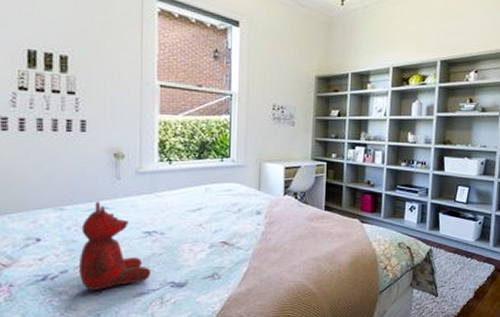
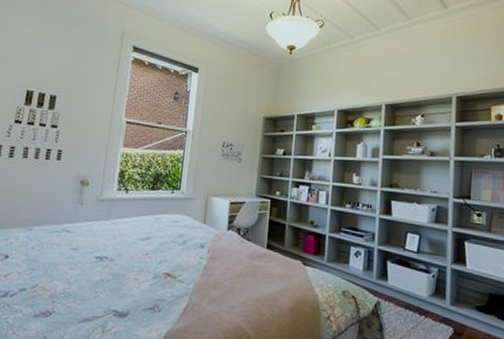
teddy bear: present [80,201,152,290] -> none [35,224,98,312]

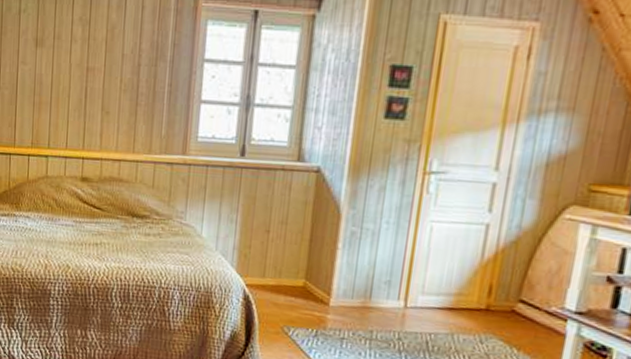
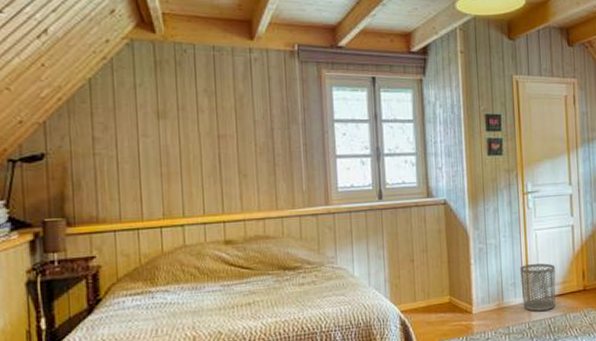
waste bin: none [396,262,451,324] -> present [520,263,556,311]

* * *

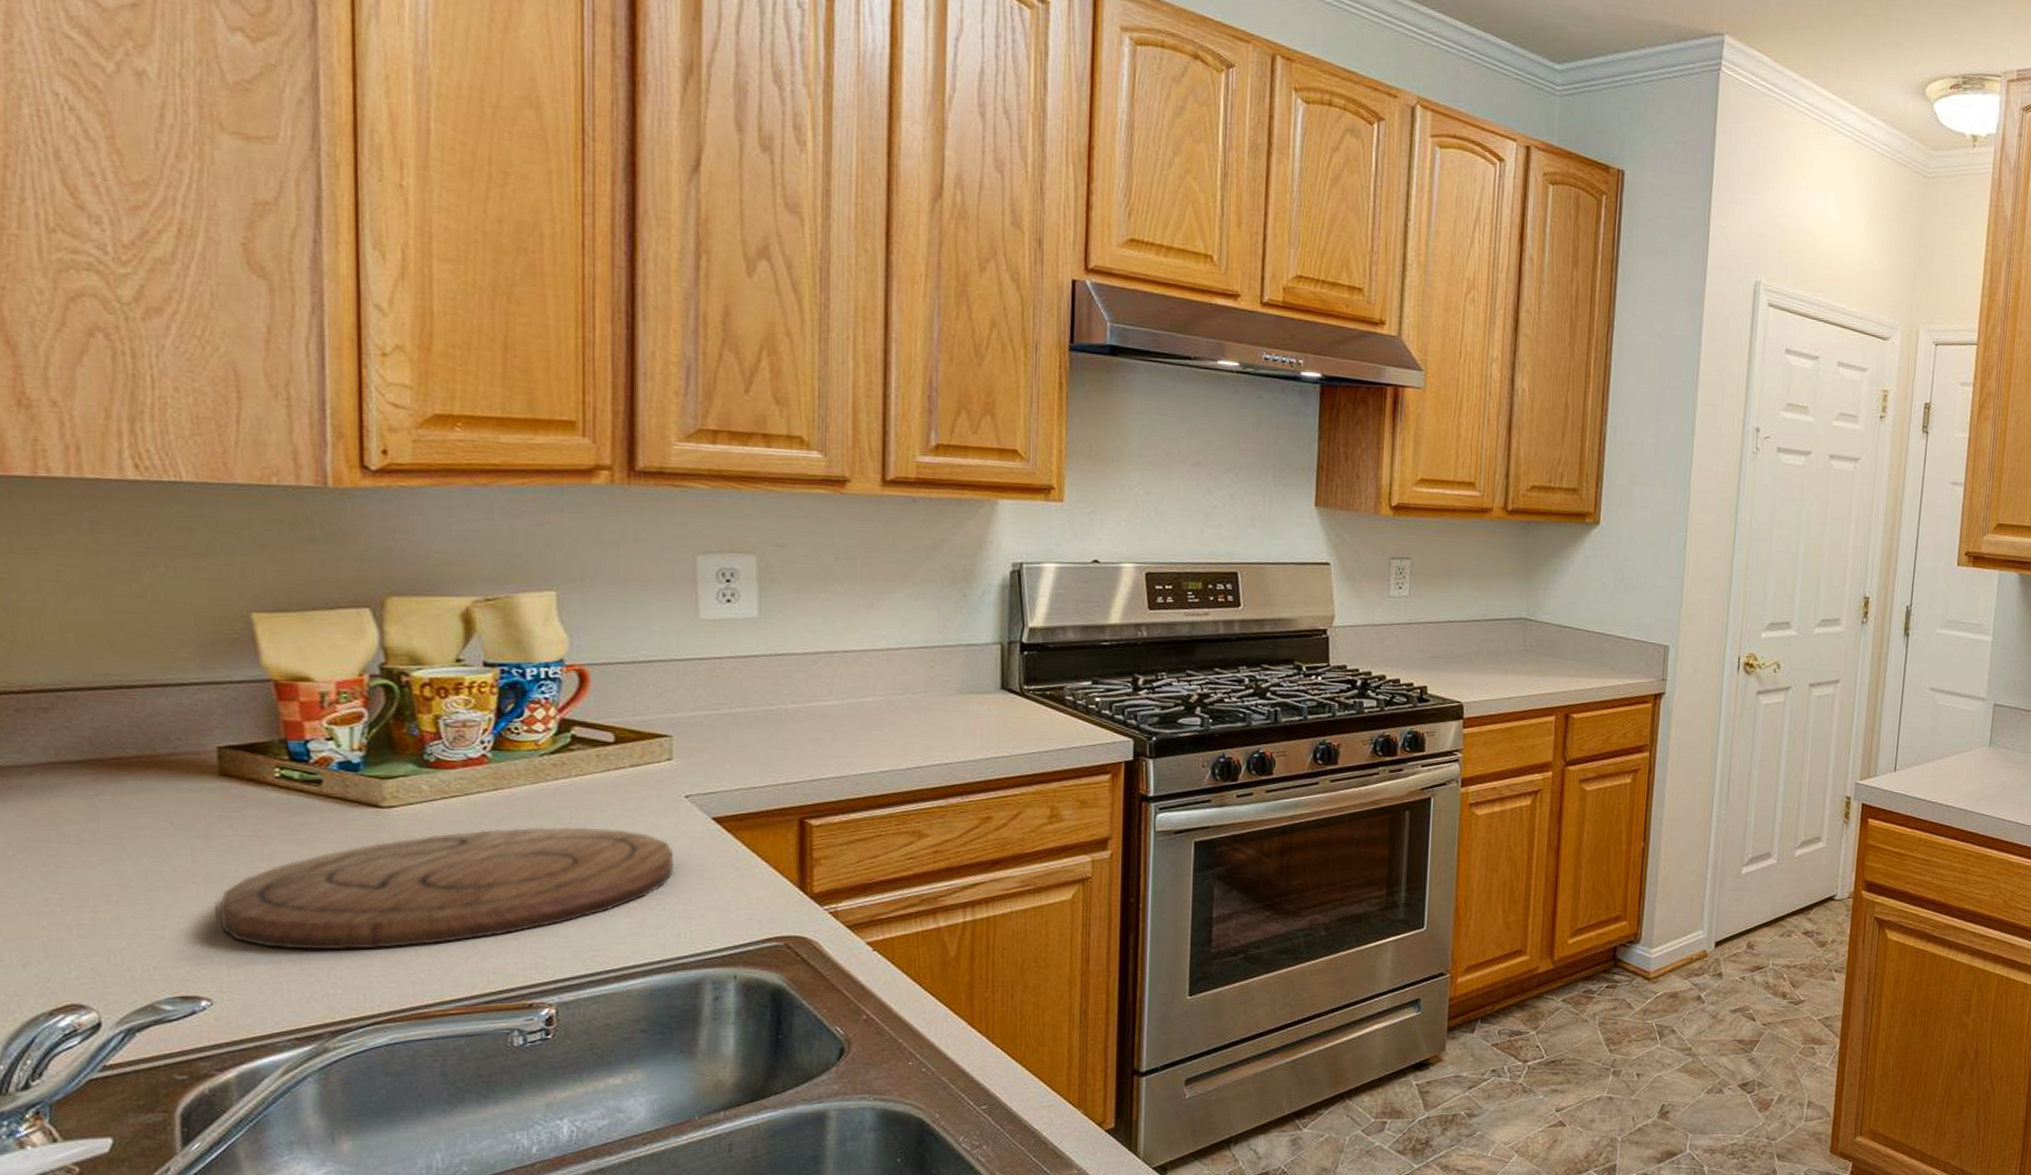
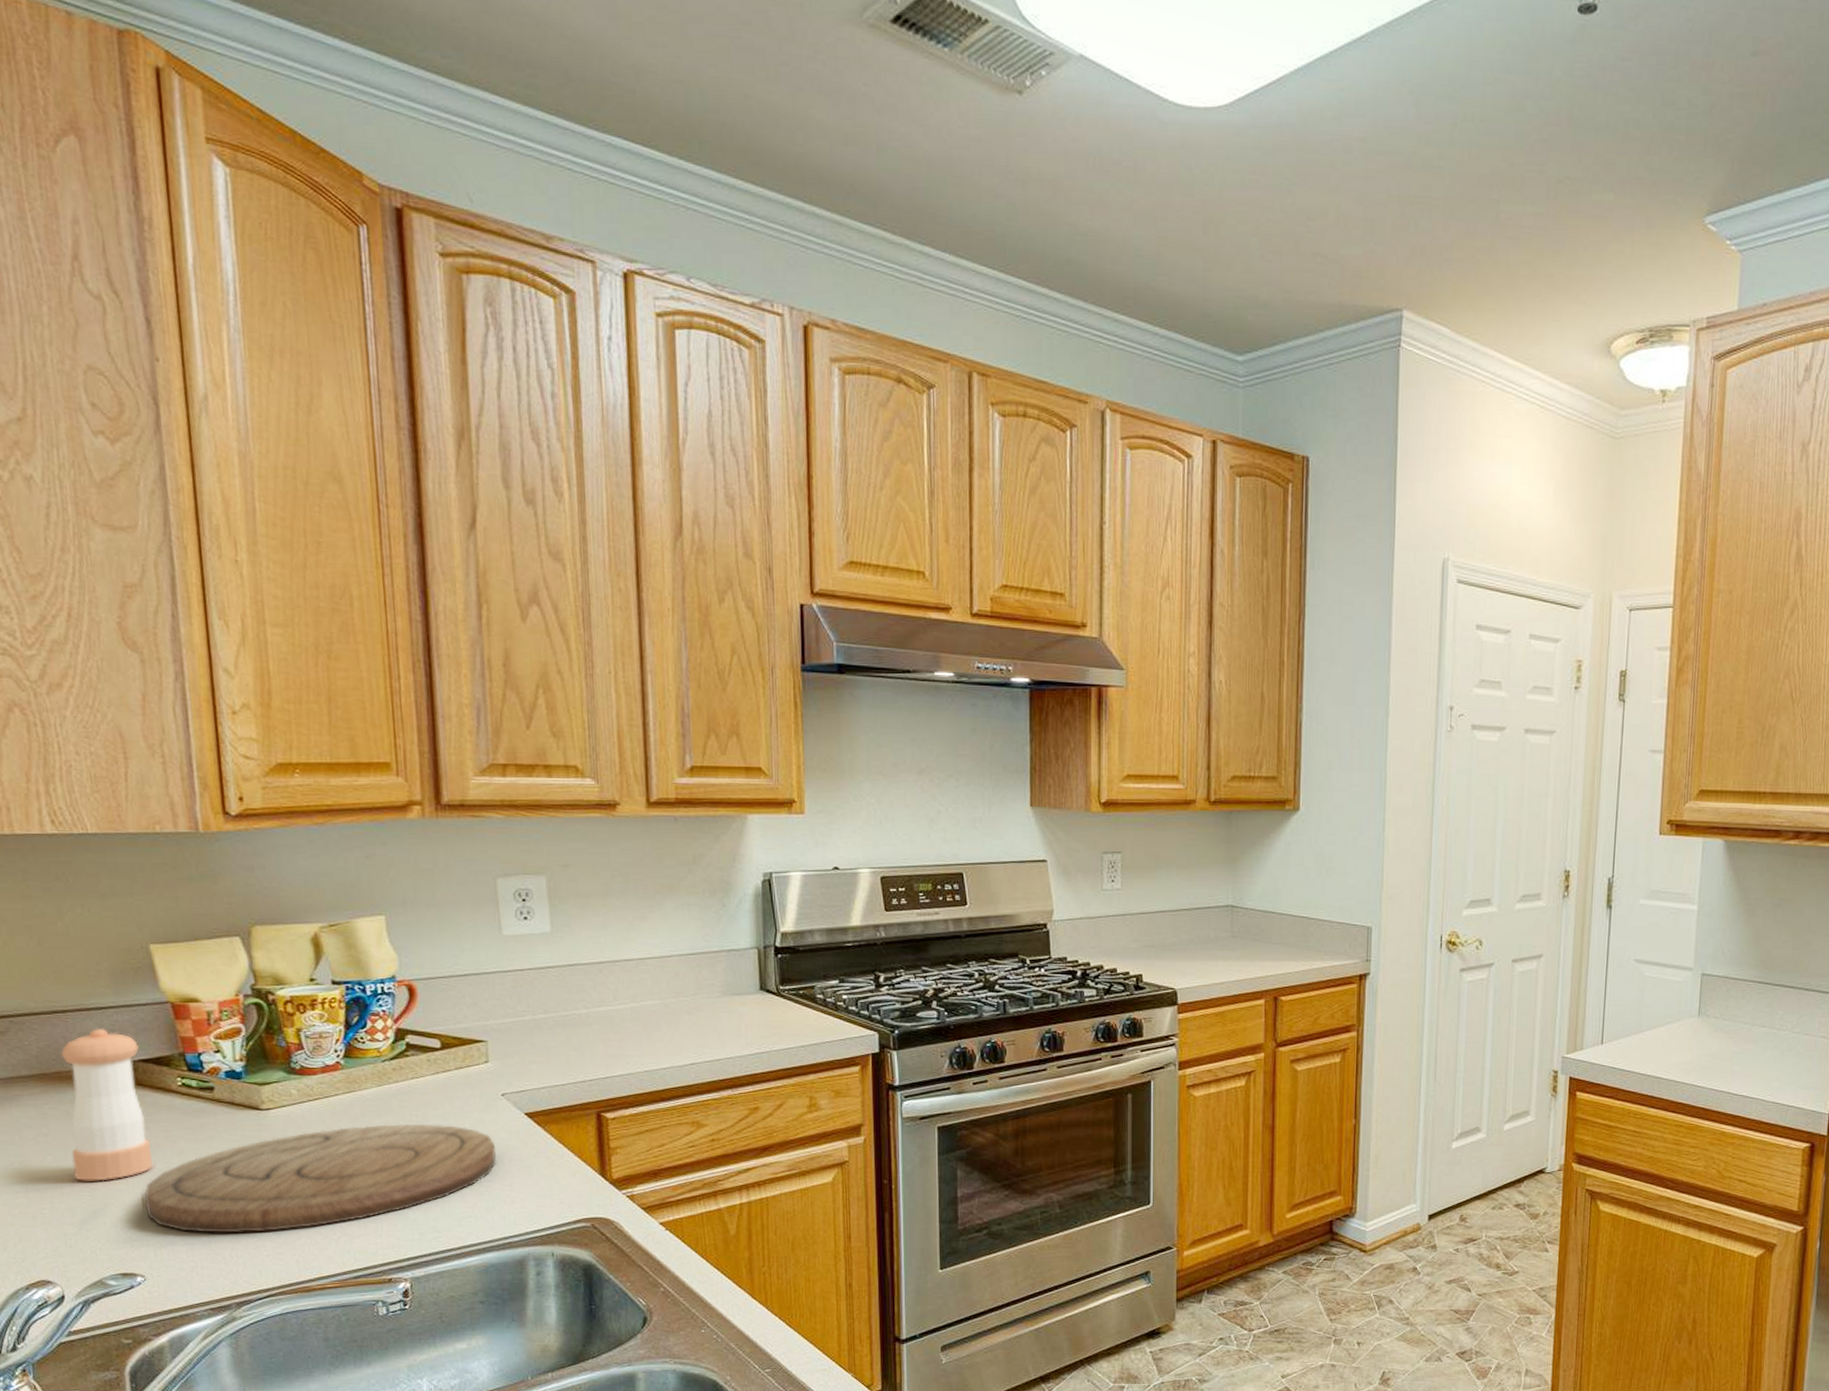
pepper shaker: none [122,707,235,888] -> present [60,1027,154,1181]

--

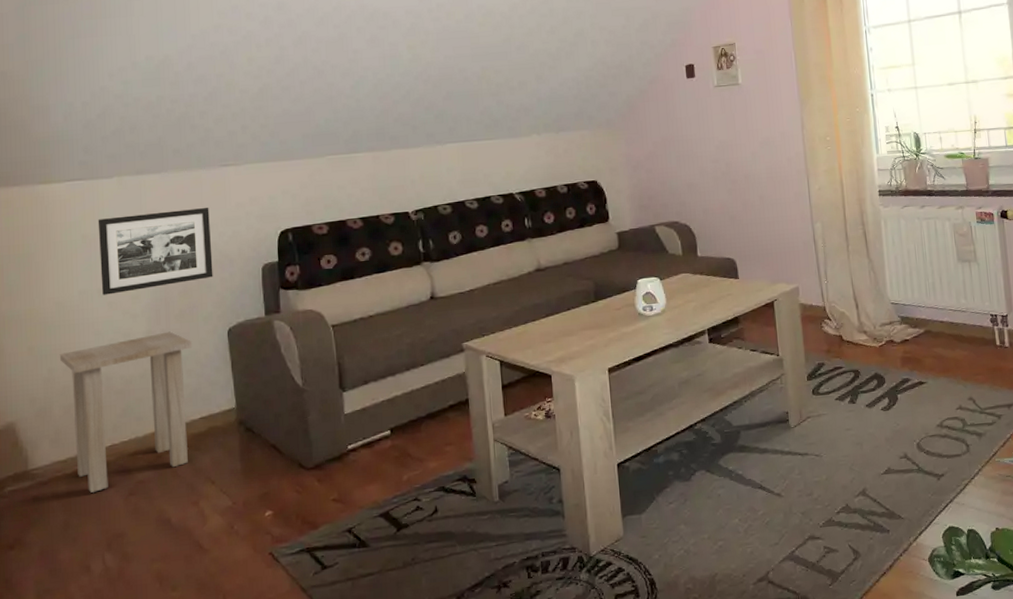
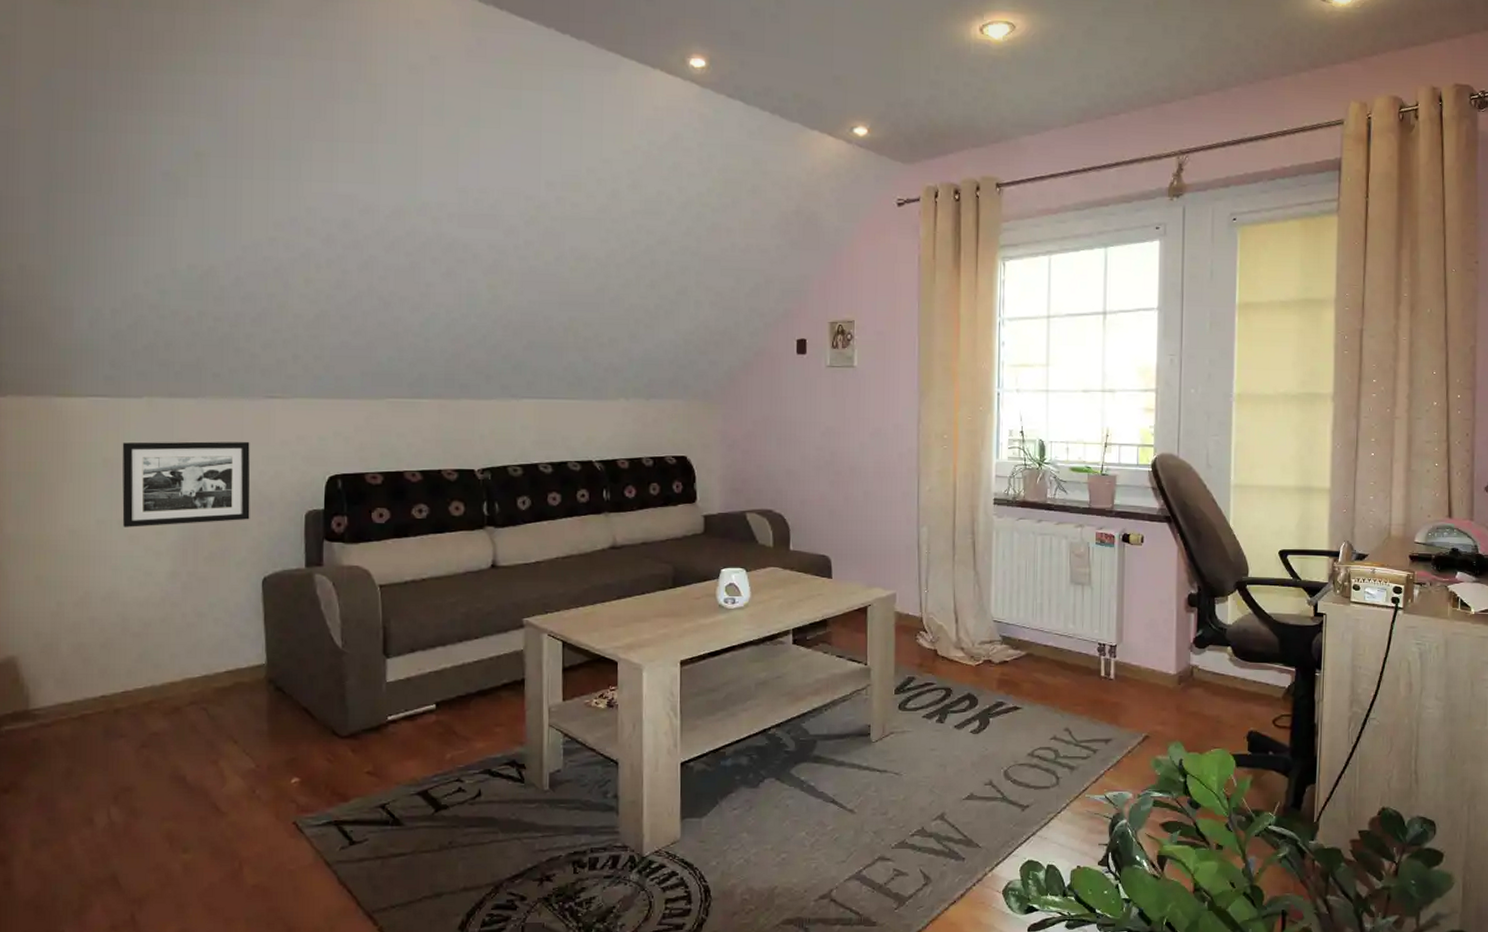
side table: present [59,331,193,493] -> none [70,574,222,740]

[Instructions for the task]: Exactly the lines starting at the one above with "teddy bear: present" and ending at the one with "waste bin: none" should be printed, and nothing else. Omit the pictures.

[Result]:
teddy bear: present [80,201,152,290] -> none [35,224,98,312]

waste bin: none [396,262,451,324] -> present [520,263,556,311]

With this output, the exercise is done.